Мужики ржут. При общем согласии варку шулюма переносим на завтра. Костер пылает, нагрелась уха, выпили уже по чарке. Кондрат просит Александрыча сплясать, тот отнекивается: 

– Без музыки не могу.

В это время происходит то, что никто не ожидал – Петро Петрович подходит к своему «жигуленку», открывает багажник, бережно достает из футляра баян, и там же, у машины, трогает клавиши.

– Гулять, так гулять! – говорит он и улыбается. И вот уже летит над болотами забытая всеми мелодия про яблочко. Смотрим на Александрыча, прихлопываем в такт музыке.
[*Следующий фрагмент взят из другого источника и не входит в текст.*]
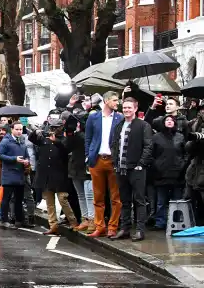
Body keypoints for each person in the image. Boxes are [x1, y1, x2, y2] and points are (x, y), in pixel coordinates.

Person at [110, 97, 153, 241]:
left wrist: (141, 163)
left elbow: (148, 146)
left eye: (129, 107)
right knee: (124, 200)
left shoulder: (143, 125)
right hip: (121, 168)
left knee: (139, 200)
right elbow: (114, 144)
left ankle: (140, 230)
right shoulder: (119, 125)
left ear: (135, 109)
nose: (127, 110)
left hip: (137, 169)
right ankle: (125, 229)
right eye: (125, 108)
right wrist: (114, 162)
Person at [84, 91, 124, 238]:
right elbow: (88, 138)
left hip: (113, 160)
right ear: (106, 101)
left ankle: (113, 226)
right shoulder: (93, 117)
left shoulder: (120, 118)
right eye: (114, 100)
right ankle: (100, 226)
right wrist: (88, 156)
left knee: (116, 197)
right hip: (97, 159)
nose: (117, 103)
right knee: (98, 196)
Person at [29, 125, 78, 235]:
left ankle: (73, 221)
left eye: (57, 127)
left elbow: (66, 150)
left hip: (60, 174)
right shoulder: (44, 139)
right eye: (52, 127)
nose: (54, 129)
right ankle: (53, 225)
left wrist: (56, 141)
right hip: (46, 175)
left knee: (63, 199)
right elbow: (31, 138)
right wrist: (36, 131)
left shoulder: (64, 140)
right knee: (49, 202)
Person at [152, 115, 186, 231]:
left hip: (177, 174)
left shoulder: (180, 137)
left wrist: (182, 165)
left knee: (177, 200)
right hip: (161, 174)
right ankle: (160, 222)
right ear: (163, 122)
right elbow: (152, 154)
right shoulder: (156, 137)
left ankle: (177, 222)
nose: (170, 122)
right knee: (161, 201)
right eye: (167, 120)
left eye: (172, 120)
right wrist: (156, 166)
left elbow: (185, 153)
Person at [0, 122, 29, 229]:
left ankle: (19, 220)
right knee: (6, 198)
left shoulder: (22, 141)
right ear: (12, 129)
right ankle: (4, 220)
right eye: (17, 129)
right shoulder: (5, 141)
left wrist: (26, 161)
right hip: (9, 175)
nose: (19, 132)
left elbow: (27, 155)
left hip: (19, 175)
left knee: (19, 199)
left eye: (21, 130)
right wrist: (14, 159)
Уговаривать не приходится. Вот он встал, застегнул пуговицы куртки, выпрямился, лихо заломив голову, ударил громко ладошкой о ладошку, с такой же легкостью повторил все сначала, выбросил одно коленце, другое, потом подбежал к столу, схватил двух гусей – белолобого и серого, лежавших рядом, вытянул их на прямых руках и пошел в присядку. Все с восхищением смотрели на Александрыча, с надрывом горланили про яблочко, которое куда-то катится, и не могли поверить своим глазам. Откуда в этом немолодом уже мужике, лихо отплясывающем в резиновых сапогах на размягченной волглой земле, такая легкость движений, задор, молодцеватость? 

...Угомонились за полночь. Медведев и Кондрат спят в палатке, я с Александрычем – в  машине, Петро Петрович уехал домой, на зорьке обещал приехать. Александрыч храпит, а мне не спится, вылезаю из машины, поеживаюсь от холода, тянет сыростью, сильнее, чем днем.
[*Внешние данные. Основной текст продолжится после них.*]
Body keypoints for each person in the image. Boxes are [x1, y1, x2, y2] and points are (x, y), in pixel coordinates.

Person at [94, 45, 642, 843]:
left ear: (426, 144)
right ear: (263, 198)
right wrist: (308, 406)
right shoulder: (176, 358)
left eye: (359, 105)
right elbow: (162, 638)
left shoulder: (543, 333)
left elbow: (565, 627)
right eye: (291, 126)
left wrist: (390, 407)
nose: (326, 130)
Костер еще не догорел, лампочка от аккумулятора тускло освещает стан. Не выключили ее сознательно, заблудится какой-нибудь бедолага, будет куда пристать. Я подхожу к руслу речки, вслушиваюсь в ночные шорохи. Чуть слышно переливаясь, шумит вода, черной тенью пролетает какая-то птица. Всматриваюсь в тревожное небо. Густые тучи обволакивают луну. Темнеет. Камыш, вода, все вокруг меняет цвет, но вот небесные хмари очищают лунный диск, наступает просветленность, восстанавливаются былые краски, хотя ненадолго. Уже собираюсь идти, слышу, в дальних камышах раздается гортанный звук гуся, ему отвечает другой, вскоре гусиный диалог утихает, птицы, как и люди, устали, отдыхают. Завтра, гонимые инстинктом, продолжат они свой путь к прежним местам отдыха, а весной опять туда, откуда прилетели – на Север. Ни дождь, ни снег – ничто не остановит их в этом вечном движении жизни.